Buy vs build. You can roll your own pipeline (metadata + a cost table + a warehouse), or use an observability platform that ingests usage and does the rollups for you — see Langfuse vs LangSmith vs Helicone. Many gateways and proxies compute per-tag cost out of the box. The build-it-yourself path gives you full control and keeps data in-house; the platform path gets you dashboards on day one. Either way, the discipline is the same: tag early, price accurately, and never let the 'unknown' bucket grow. Cost attribution lives alongside the rest of your production metrics — it's the one finance reads too.
FAQ
What is LLM cost attribution?
It's the practice of splitting one aggregate LLM bill into its parts by tagging each model call with dimensions like feature, customer, environment, and team, then summing token cost by tag. The result turns a single total into a map of where the money actually went.

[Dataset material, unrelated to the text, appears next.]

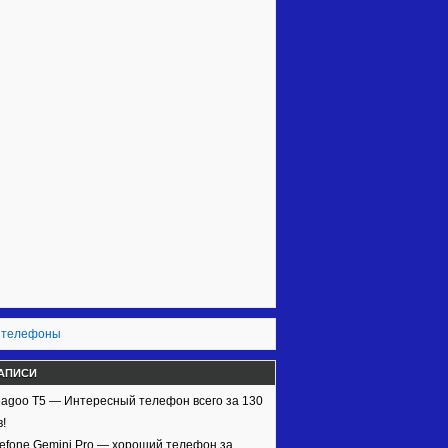
 телефоны
АПИСИ
agoo T5 — Интересный телефон всего за 130
!
efone Gemini Pro — хороший телефон за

How do I track LLM token spend per customer?
Attach a tenant or customer identifier to each request's metadata (via the provider's metadata field, a custom header, or your gateway), record the token usage the response returns, multiply by the model's price, and group the resulting cost records by customer. The hard part is propagating that tenant tag through background jobs, agents, and retries so no calls land in an 'unknown' bucket.
What is LLM chargeback?
Chargeback is billing internal teams or external customers for the LLM cost they actually generated, instead of absorbing it as one shared expense. It requires cost attribution first: you can only charge a team or customer accurately once every model call is tagged with who triggered it.
Where should I add the tags — at the call site or a gateway?
Prefer a central layer. An LLM gateway or proxy that every request already passes through can enforce tagging so no call escapes, and tracing context lets nested calls in an agent inherit their parent's tags automatically. Tagging only at individual call sites is fragile because any forgotten path silently loses its cost.
How does cost attribution help catch runaway usage?
Because you can slice cost by dimension in near real time, you can alert when any single customer, feature, or environment's spend jumps far above its baseline — a sign of a retry loop, a stuck agent, or one account scripting your API. You catch it within hours instead of discovering it on next month's invoice.
How many dimensions should I tag?
Start with three to five that map to real decisions: typically feature, tenant or customer, environment, and team or model. More tags add storage and query cost and become hard to keep consistent, so add new dimensions only when a specific question requires them.